関数とプロシージャの違いとは?SQLにおける9つの重要な相違点を徹底解説
はじめに
プログラミングやデータベースを学んでいると、「関数(Function)」と「プロシージャ(Procedure)」という2つの概念によく出会います。どちらも入力を受け取って特定のタスクを実行する命令の集合ですが、SQLなどの環境では明確な違いがあります。本記事では、両者の基本的な定義から、実務で役立つ9つの相違点までをわかりやすく解説します。
関数(Function)とは
関数とは、コンピュータプログラミングにおいて、何らかの入力を受け取り、特定の処理を実行する命令の集合です。SQLにおいては、関数は必ず値を返すという大きな特徴があります。そのため、計算結果を取得したい場面でよく利用されます。
プロシージャ(Procedure)とは
プロシージャも同様に、入力を受け取って特定のタスクを実行する命令の集合です。しかしSQLでは、プロシージャは値を返さない点が関数と異なります。なお、Javaのような言語では関数とプロシージャは同一視されており、どちらも「サブルーチン」と呼ばれます。

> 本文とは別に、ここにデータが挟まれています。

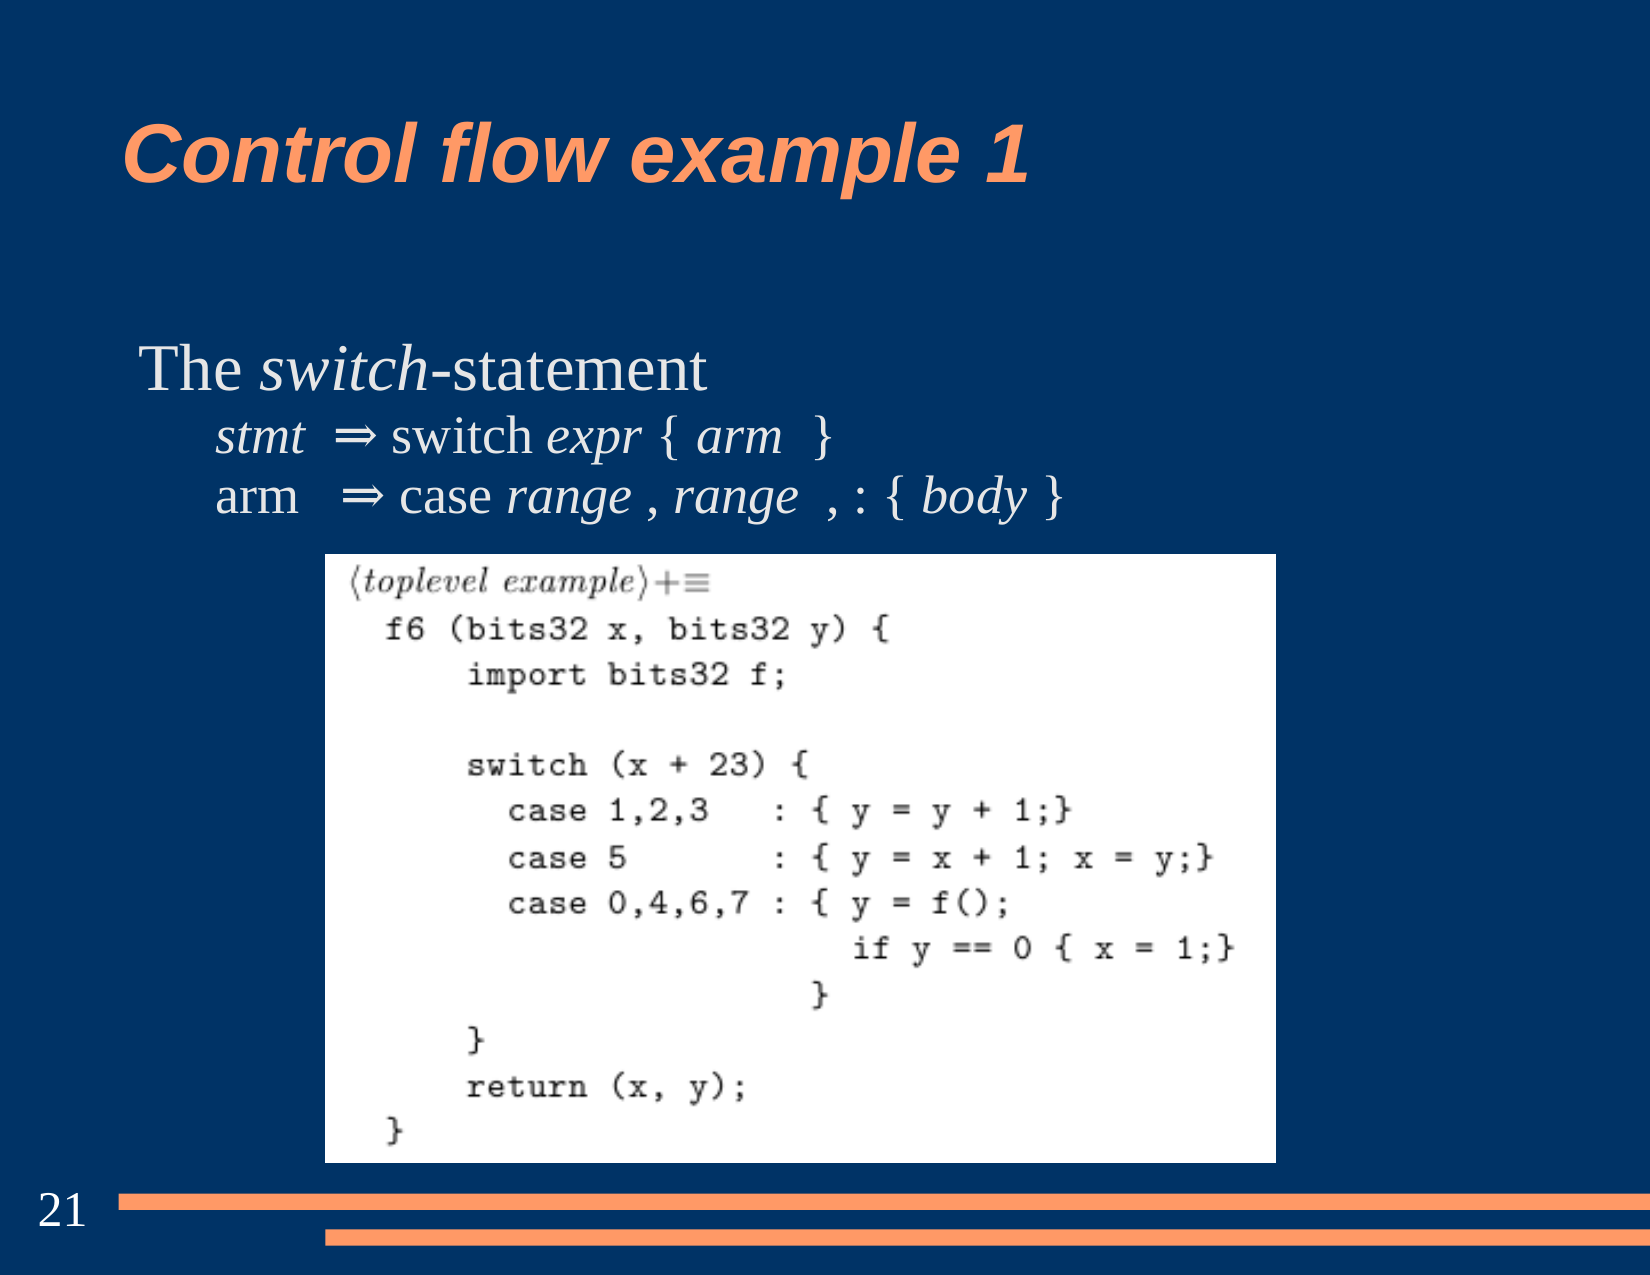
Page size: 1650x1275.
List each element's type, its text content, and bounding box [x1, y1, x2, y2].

title Control flow example 1 [121, 47, 1531, 261]
text_box 21 [37, 1182, 113, 1238]
picture [325, 554, 1276, 1163]
list The switch-statement stmt ⇒ switch expr { arm } arm ⇒ case range , range , : { body } [121, 331, 1558, 1164]
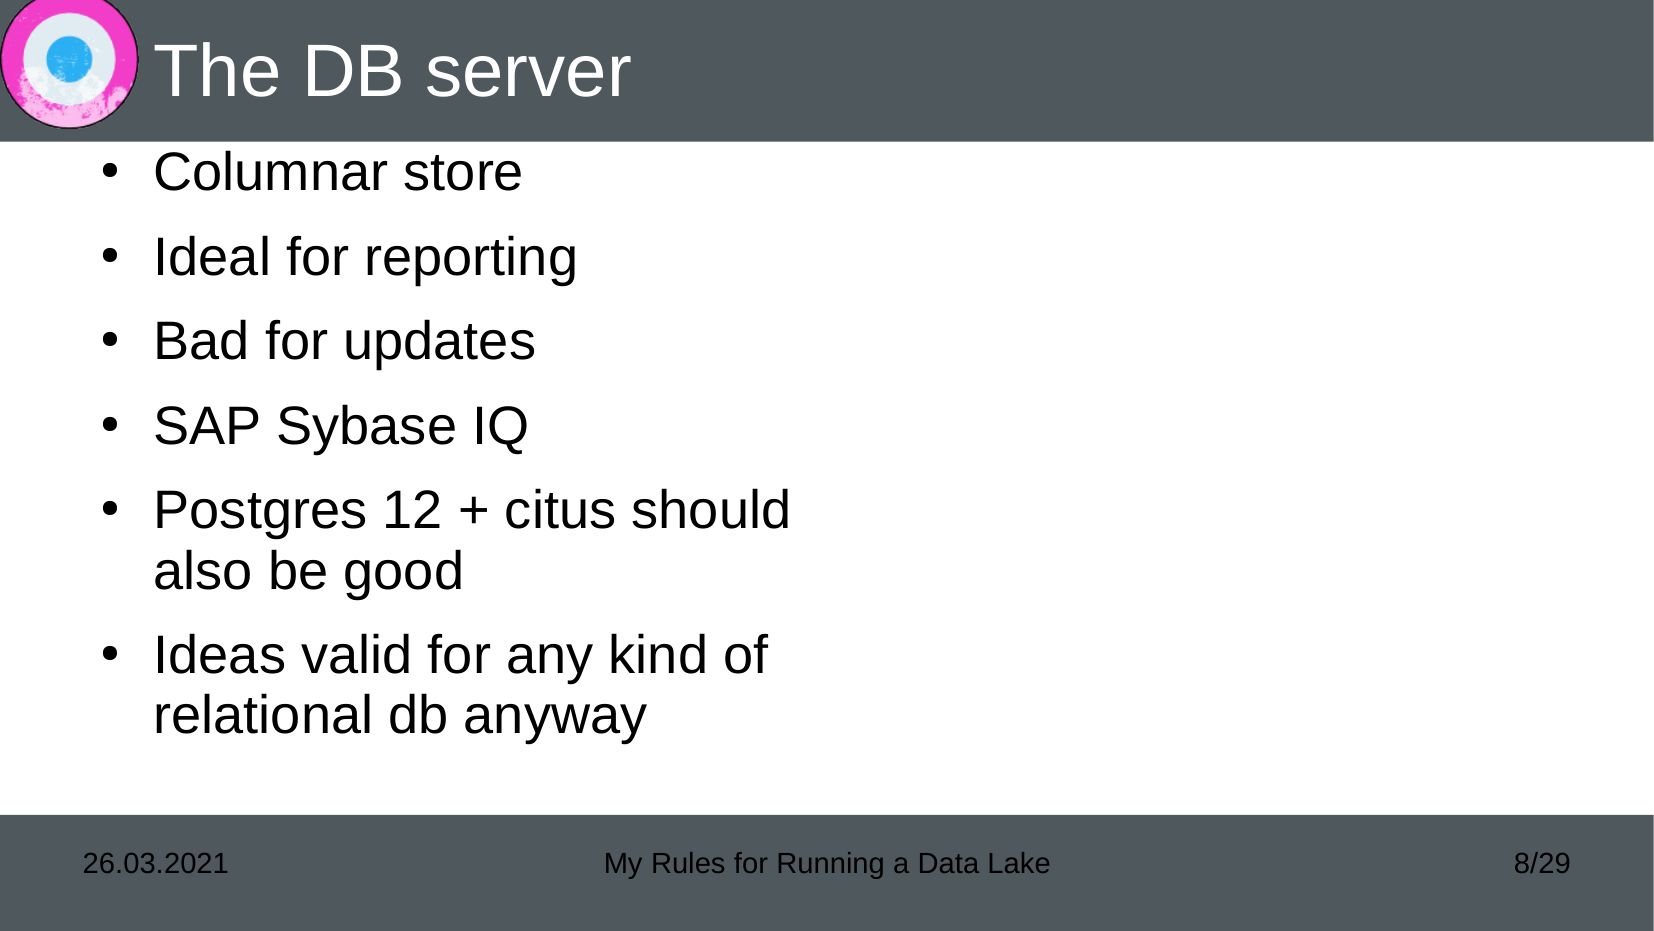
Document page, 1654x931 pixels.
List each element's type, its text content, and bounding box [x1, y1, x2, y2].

list Columnar store Ideal for reporting Bad for updates SAP Sybase IQ Postgres 12 + citus should also be good Ideas valid for any kind of relational db anyway [82, 141, 809, 815]
picture [0, 0, 228, 148]
title The DB server [153, 5, 1654, 136]
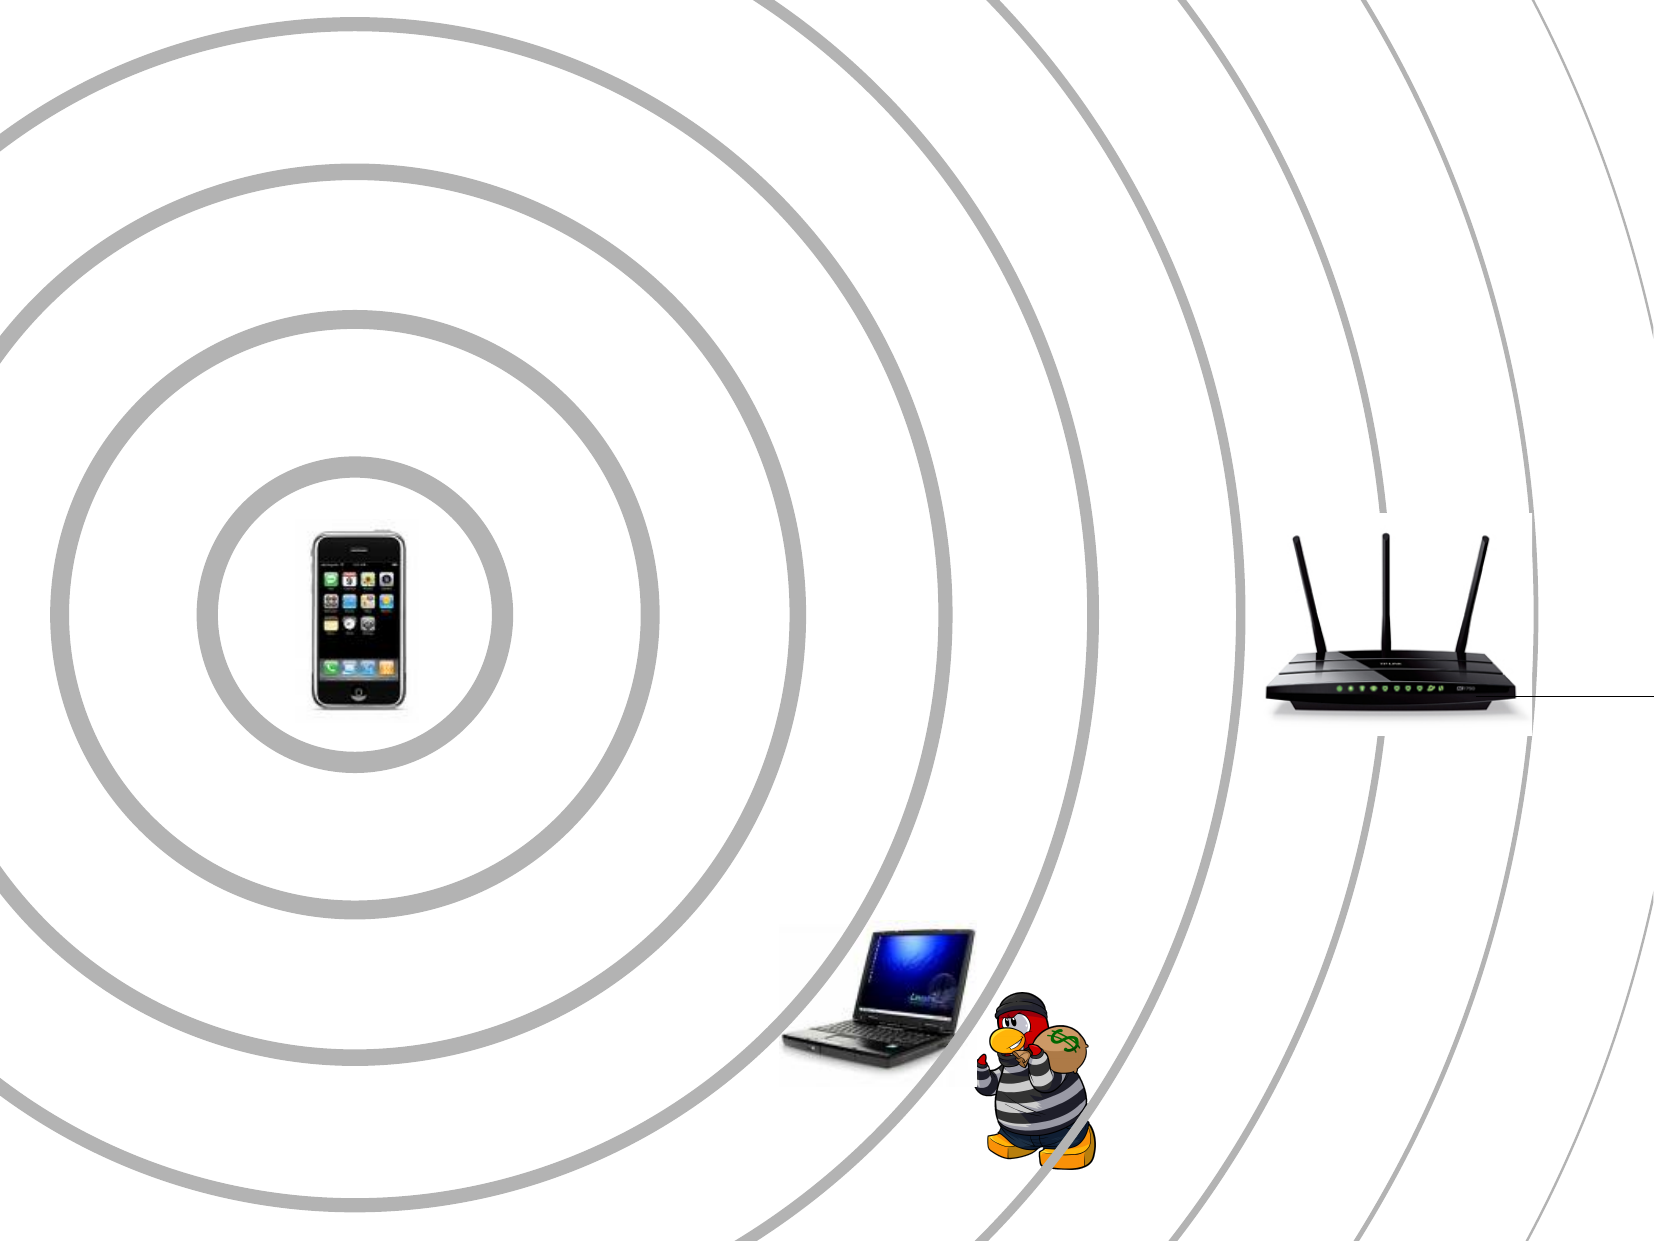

以下に、SQLの関数とプロシージャの重要な違いをまとめました。
| No. | 項目 | 関数(Function) | プロシージャ(Procedure) |
|---|---|---|---|
| 1 | 定義 | 与えられた入力をもとに結果を計算するために使用する | 特定のタスクを順番に実行するために使用する |
| 2 | 呼び出し | プロシージャから呼び出すことができる | 関数から呼び出すことはできない |
| 3 | DML文 | 関数内ではDML文(INSERT・UPDATE・DELETEなど)を実行できない | プロシージャ内ではDML文を実行できる |
| 4 | クエリ内での利用 | クエリの中から呼び出すことができる | クエリの中から呼び出すことはできない |
| 5 | コンパイル | 呼び出されるたびに、事前にコンパイルされる | 一度コンパイルすれば、再コンパイルなしに何度でも呼び出せる |
| 6 | 戻り値 | 値と制御を呼び出し元の関数やコードに返す | 制御は返すが、値は返さない |
| 7 | try-catch | try-catchによる例外処理に対応していない | try-catchブロックを使用できる |
| 8 | SELECT文 | SELECT文の中に関数呼び出しを含めることができる | SELECT文の中にプロシージャ呼び出しを含めることはできない |
| 9 | 明示的なトランザクション処理 | 明示的なトランザクション処理を行うことはできない | 明示的なトランザクション処理を利用できる |
まとめ
関数とプロシージャは似た仕組みでありながら、戻り値の有無、DML文の実行可否、クエリ内での呼び出し可否など、多くの点で異なります。一般的に、計算結果を取得したい場合は関数、一連のデータ操作処理を実行したい場合はプロシージャという使い分けが基本となります。それぞれの特性を理解して、適切に活用しましょう。